The cinematography of “Gettysburg” is flatter, and not as immediate as
similar movie epics. Some vistas are obviously paintings. Dolly shots shake.
It’s wordy.
   
But Maxwell’s concern is story telling and character relations. If his
script is wordy, the words are often well chosen. The writer/director is also
faithful to the imposing scale of the battle and historical consequence. Drama
is heightened, not by explosion or torn flesh, but broken spirits and torn
souls.
   
Shaking camera included, that’s remarkable in contemporary movies.
   
Using an episodic style, writer/director Ronald Maxwell (TV’s “Verna:
U.S.O. Girl” and “Little Darlings”) captures the sweeping tactics and
machinations of 19th century warfare as well as the twists of personal
politics and the significance to battle.
   
Maxwell gives equal time to both sides.
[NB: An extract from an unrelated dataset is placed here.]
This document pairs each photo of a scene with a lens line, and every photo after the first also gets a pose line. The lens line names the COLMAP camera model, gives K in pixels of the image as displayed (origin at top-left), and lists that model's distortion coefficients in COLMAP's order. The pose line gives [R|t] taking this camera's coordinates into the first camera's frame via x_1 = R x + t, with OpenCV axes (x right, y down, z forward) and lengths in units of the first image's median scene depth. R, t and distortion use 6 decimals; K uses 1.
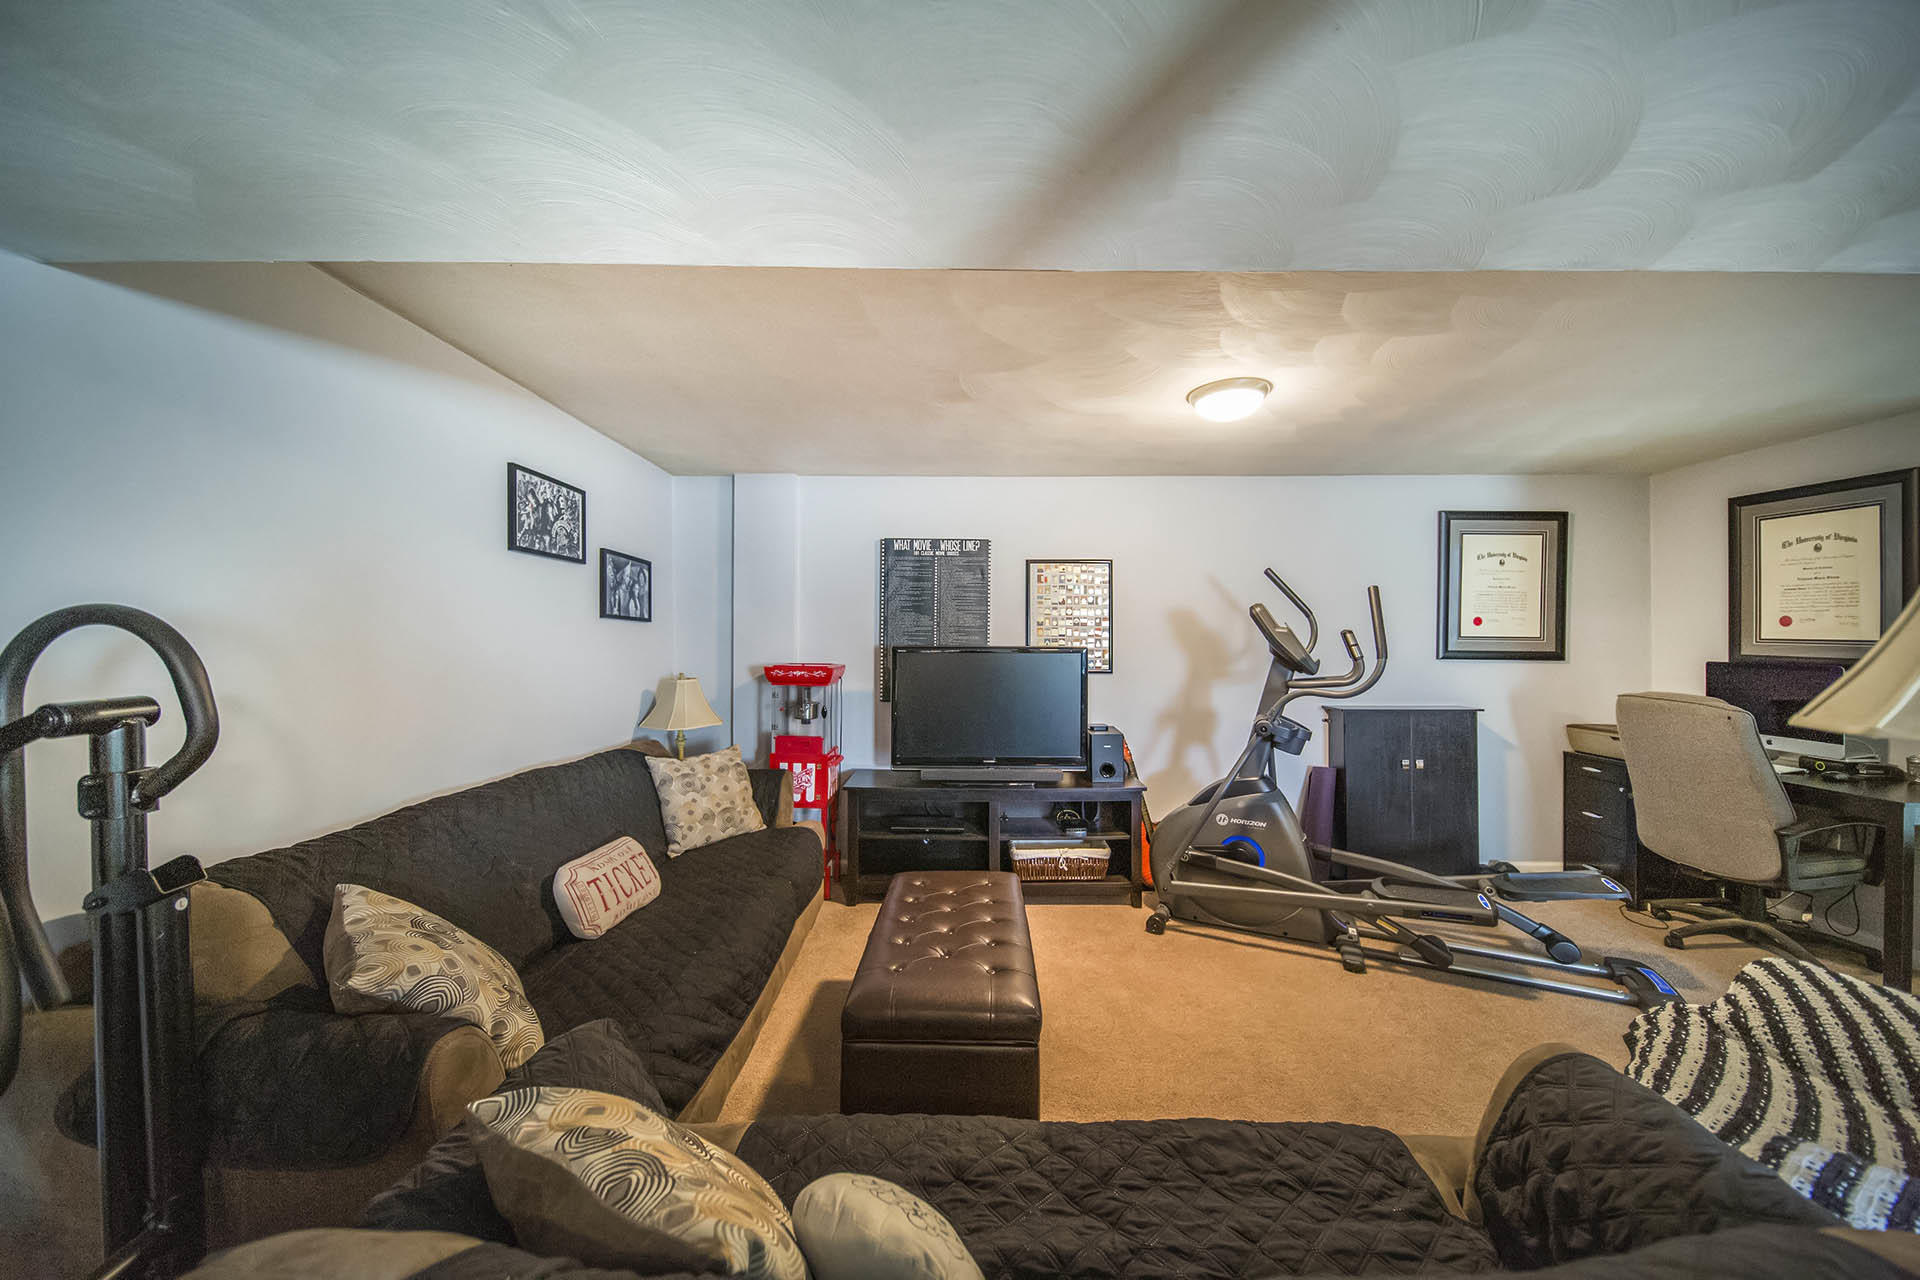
lens RADIAL K [[676.0, 0, 963.6], [0, 676.0, 640.7], [0, 0, 1]] dist [0.004635, -0.003615]
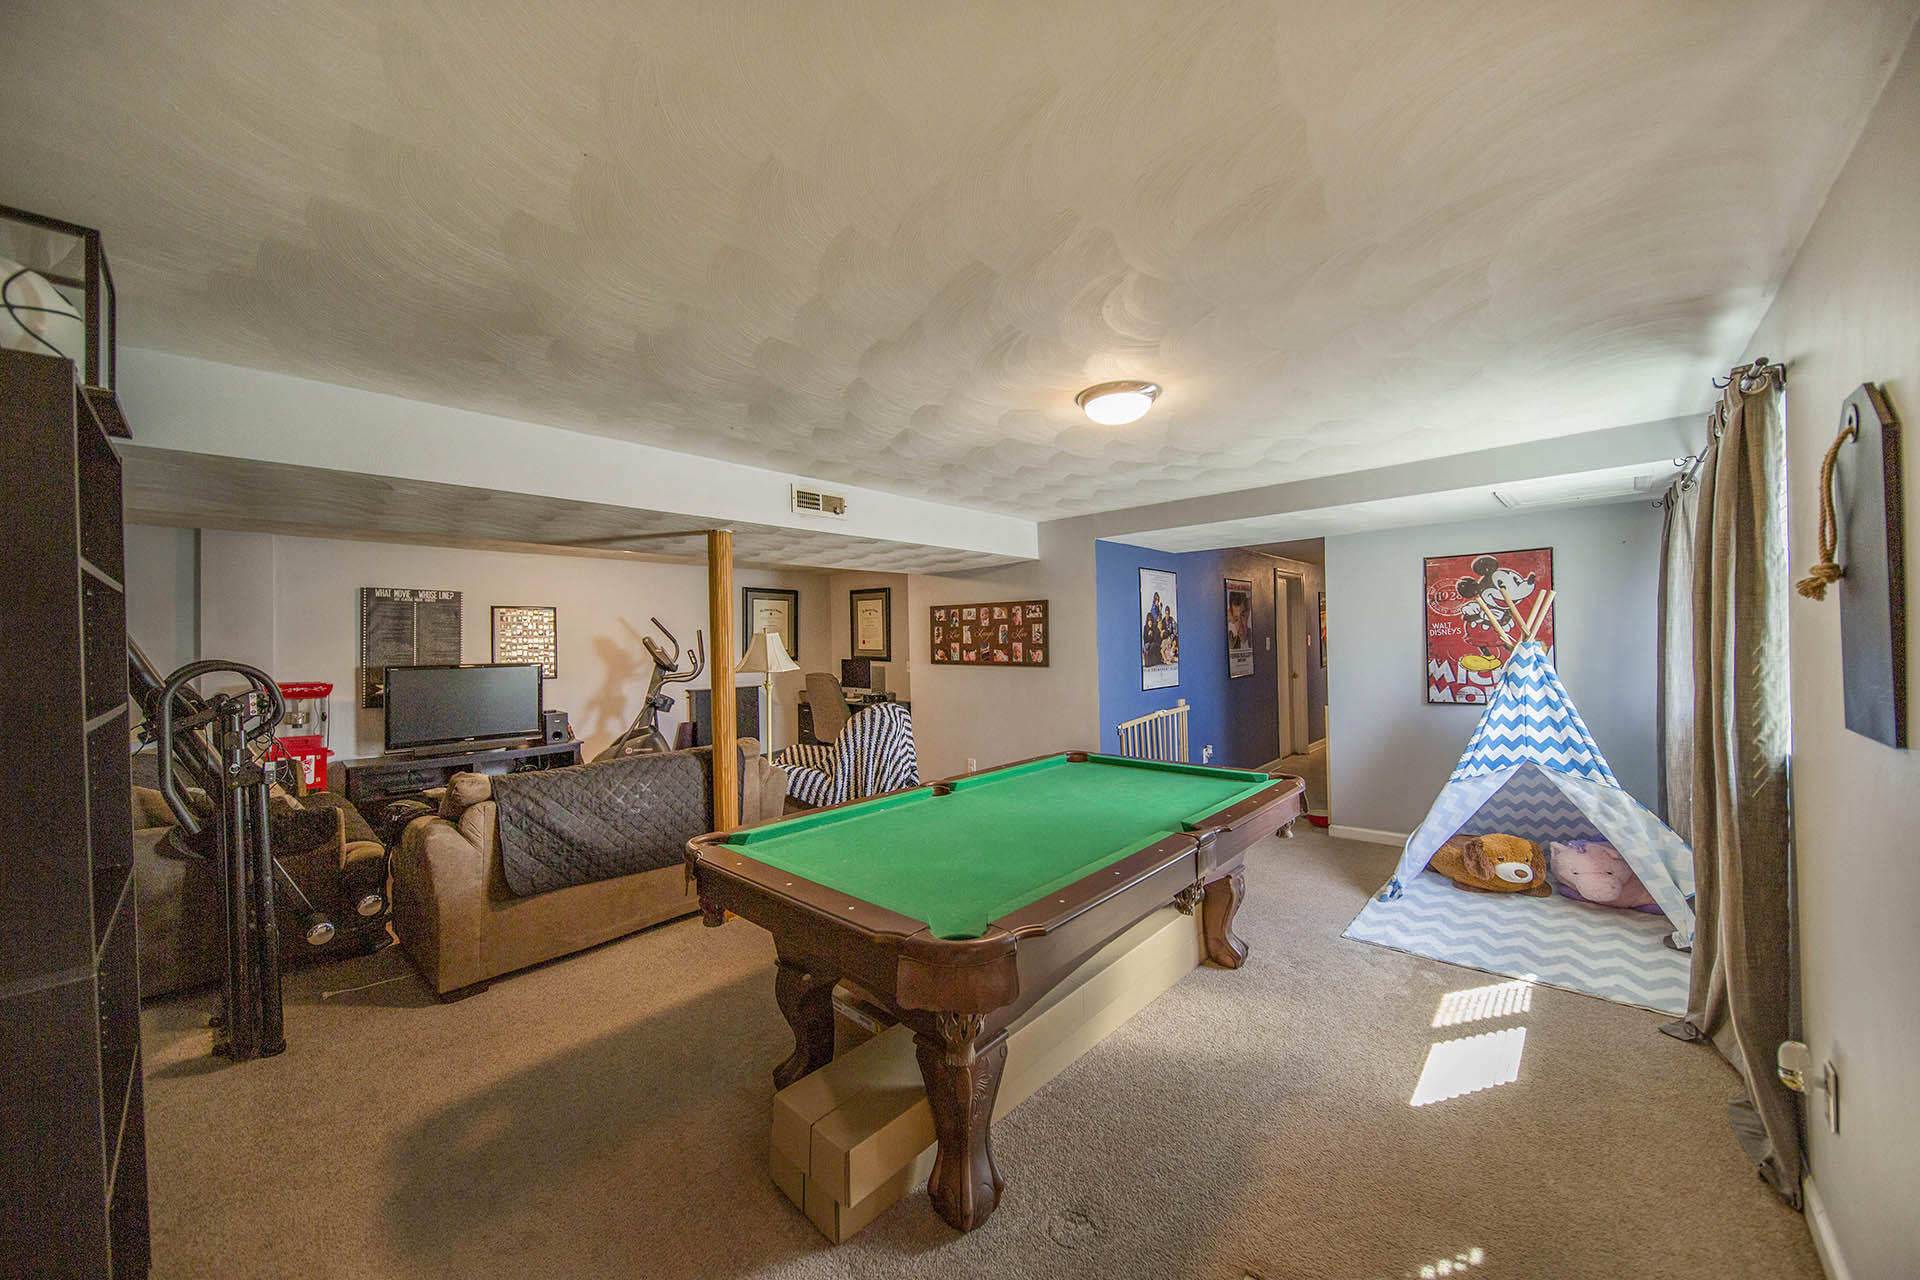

For the Confederate story, he
focuses on Gen. Robert E. Lee (Martin Sheen) and Lt. Gen. James Longstreet
(Tom Berenger) and the careful dynamics of that pinnacle of Confederate
leadership.
   
Sheen portrays the Lee — who was treated as a deity — with a subdued
command and mystical contemplation, sort of like a leader named Kurtz that the
actor faced in a movie called “Apocalypse Now.”
   
Since the Federal army was often devoid of dynamic leadership on high,
Maxwell focuses first on the Brig. Gen. John Buford (chiseled Sam Elliott), a
cavalry officer and then Col. Joshua Chamberlain (Jeff Daniels), the volunteer
who had been a professor at Bowdoin College in Maine.
   
A remarkable leader, Chamberlain treated his men with unorthodox
consideration and was able to rally their decimated ranks in fierce defense of
the heavily wooded knoll called Little Round Top. Like Chamberlain, the
reserved Daniels proves himself well.
   
The most arresting portrayal is of Confederate Gen. Lewis Armistead who is
tortured by his impending confrontation with Union Gen. Hancock, an old and
good friend, a ridge away. Their fateful reunion embodies one of the great
horrors of the entire war. In another time, Armistead would have been played
by Henry Fonda. Richard Jordan does just fine here.
   
Certainly an appeal of this movie are the 5,000 uniformed Civil War
re-enactors, shouldering thickets of musket and firing withering cannonade. In
mass, the sight is impressive. That their number, times almost 10, were
casualties at Gettysburg, is sobering.
   
“We are adrift here in a sea of blood,” Lee orders, “and I want it to end.
I want this to be the last battle.”
   
It was not. And “Gettysburg” is a painful reminder of the cost of war.